Grattan: Wind-back retiree tax breaks to pay for aged care

Over the past several weeks, I have lobbied hard (here, here and here) against lifting income taxes to pay for aged care for three primary reasons:

  1. Older Australians are the wealthiest cohort in Australia, with around 80% owning their homes, whereas home ownership has crashed for younger Australians.
  2. Older Australians have experienced by far the biggest increases in wealth over the past 20 years, whereas younger working Australians’ wealth has stalled.
  3. Raising income taxes to pay for aged care would worsen the inter-generational divide by penalising the working-aged population for the benefit of the wealthy elderly population.

Instead, I proposed a HECS-style subsidy where the federal government would pay for a person’s aged care upfront and then recover the cost from the person’s estate once they die.

This approach would lift funding for aged care without burdening younger working Australians with additional taxes.

The Grattan Institute also does not believe that taxes should be lifted for aged care, Instead, it would like to see “excessively generous tax breaks” for older Australians wound-back to pay for extra aged care funding.

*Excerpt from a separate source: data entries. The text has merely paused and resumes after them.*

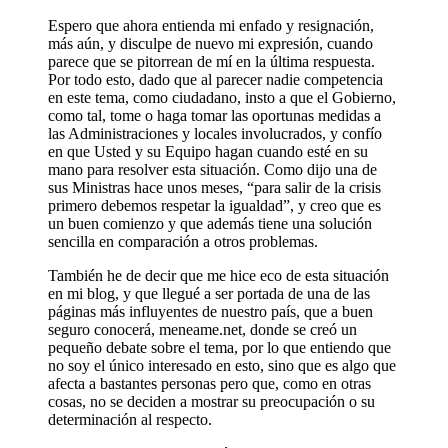
Espero que ahora entienda mi enfado y resignación,
más aún, y disculpe de nuevo mi expresión, cuando
parece que se pitorrean de mí en la última respuesta.
Por todo esto, dado que al parecer nadie competencia
en este tema, como ciudadano, insto a que el Gobierno,
como tal, tome o haga tomar las oportunas medidas a
las Administraciones y locales involucrados, y confío
en que Usted y su Equipo hagan cuando esté en su
mano para resolver esta situación. Como dijo una de
sus Ministras hace unos meses, “para salir de la crisis
primero debemos respetar la igualdad”, y creo que es
un buen comienzo y que además tiene una solución
sencilla en comparación a otros problemas.
También he de decir que me hice eco de esta situación
en mi blog, y que llegué a ser portada de una de las
páginas más influyentes de nuestro país, que a buen
seguro conocerá, meneame.net, donde se creó un
pequeño debate sobre el tema, por lo que entiendo que
no soy el único interesado en esto, sino que es algo que
afecta a bastantes personas pero que, como en otras
cosas, no se deciden a mostrar su preocupación o su
determinación al respecto.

Specifically, Grattan notes:

  1. Only one in six people aged over-65 pays any income tax.
  2. Superannuation tax breaks cost at least $35 billion a year and are growing quickly.
  3. Superannuation earnings in retirement are currently untaxed for people with superannuation balances below $1.6 million. They should instead be taxed at 15%, which would save the budget around $4 billion a year in today’s dollars.
  4. Through the Seniors and Pensioners Tax Offset (SAPTO) and a higher Medicare levy income threshold, seniors pay less tax and get a higher rebate on private health insurance than younger people on the same income. These measures are unfair and should be abolished, saving the budget $700 million a year.

While the policy alternatives offered by Grattan are different, it is good to see they agree that simply lifting income taxes to pay for aged care is lazy and inequitable policy.

There are far better solutions to pay for aged care than stinging younger Australians, who are far less likely to own their home and are in a far worse financial position than older Australians.